[Page images and extracted text]
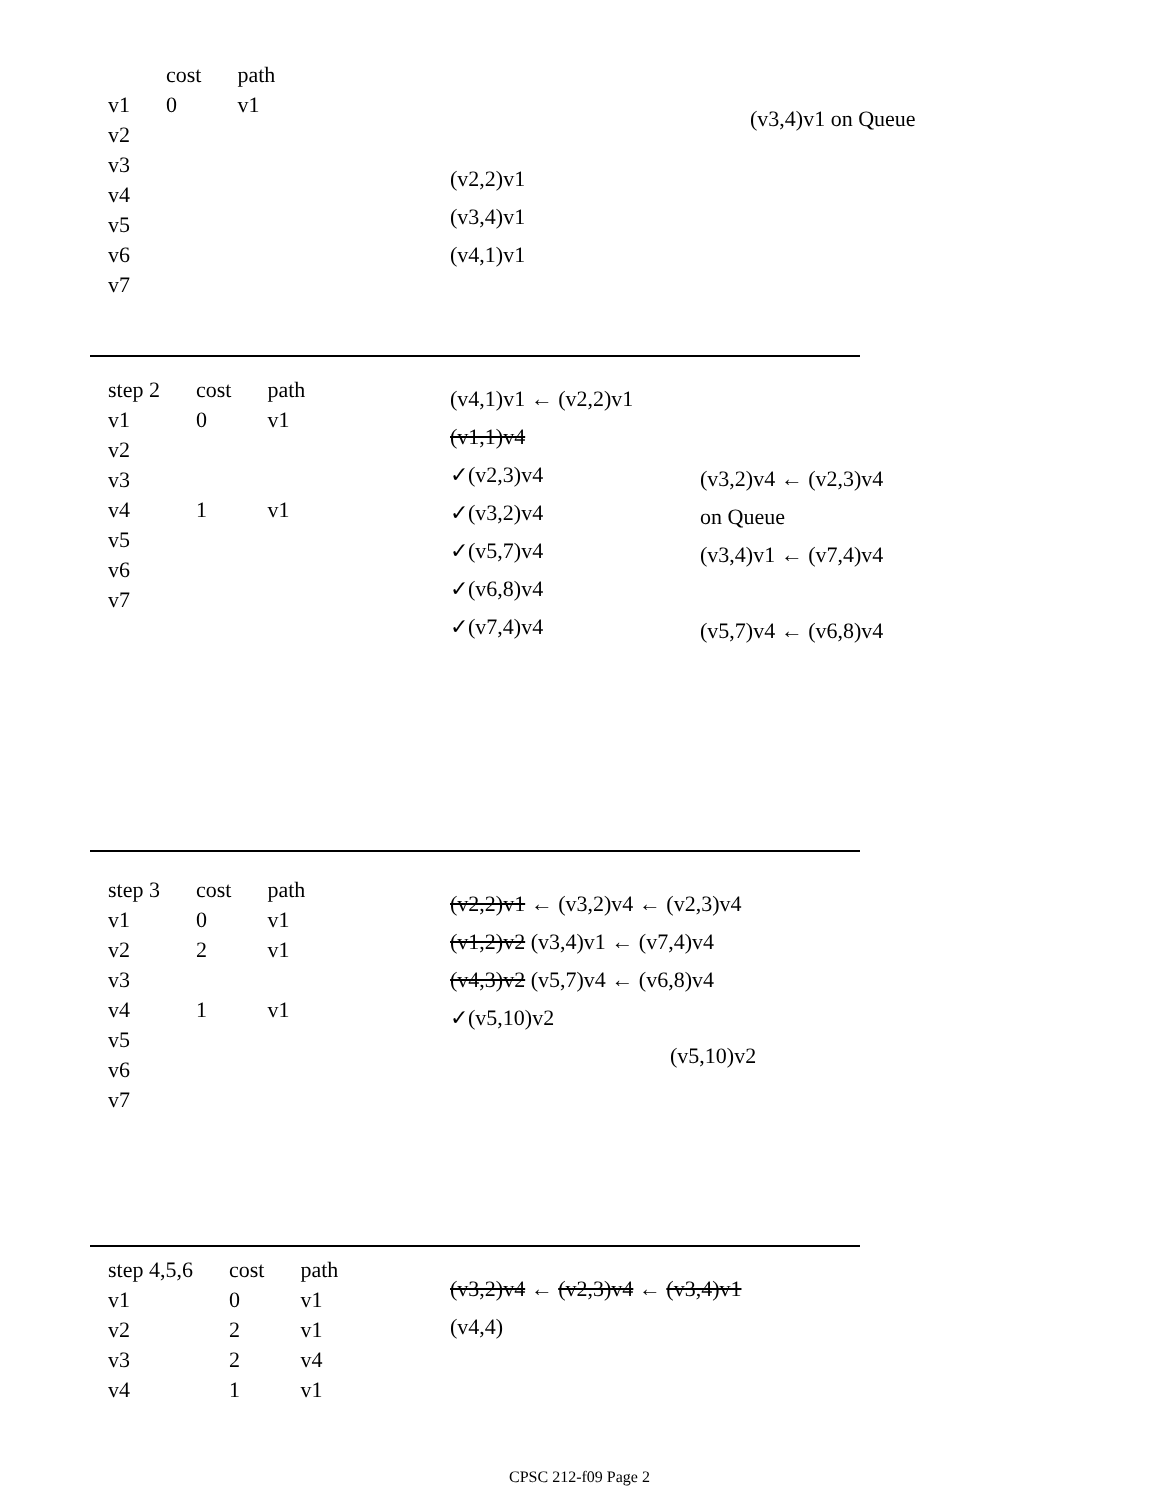| | cost | path |
| --- | --- | --- |
| v1 | 0 | v1 |
| v2 | | |
| v3 | | |
| v4 | | |
| v5 | | |
| v6 | | |
| v7 | | |
(v2,2)v1
(v3,4)v1
(v4,1)v1
(v3,4)v1 on Queue
| step 2 | cost | path |
| --- | --- | --- |
| v1 | 0 | v1 |
| v2 | | |
| v3 | | |
| v4 | 1 | v1 |
| v5 | | |
| v6 | | |
| v7 | | |
(v4,1)v1 ← (v2,2)v1
(v1,1)v4
✓(v2,3)v4
✓(v3,2)v4
✓(v5,7)v4
✓(v6,8)v4
✓(v7,4)v4
(v3,2)v4 ← (v2,3)v4
on Queue
(v3,4)v1 ← (v7,4)v4
(v5,7)v4 ← (v6,8)v4
| step 3 | cost | path |
| --- | --- | --- |
| v1 | 0 | v1 |
| v2 | 2 | v1 |
| v3 | | |
| v4 | 1 | v1 |
| v5 | | |
| v6 | | |
| v7 | | |
(v2,2)v1 ← (v3,2)v4 ← (v2,3)v4
(v1,2)v2 (v3,4)v1 ← (v7,4)v4
(v4,3)v2 (v5,7)v4 ← (v6,8)v4
✓(v5,10)v2
(v5,10)v2
| step 4,5,6 | cost | path |
| --- | --- | --- |
| v1 | 0 | v1 |
| v2 | 2 | v1 |
| v3 | 2 | v4 |
| v4 | 1 | v1 |
(v3,2)v4 ← (v2,3)v4 ← (v3,4)v1
(v4,4)
CPSC 212-f09 Page 2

**Your instructions:** Search the records for the word "step" and copy out every line that holds it.

**Written reply:**
| step 2 | cost | path |
| step 3 | cost | path |
| step 4,5,6 | cost | path |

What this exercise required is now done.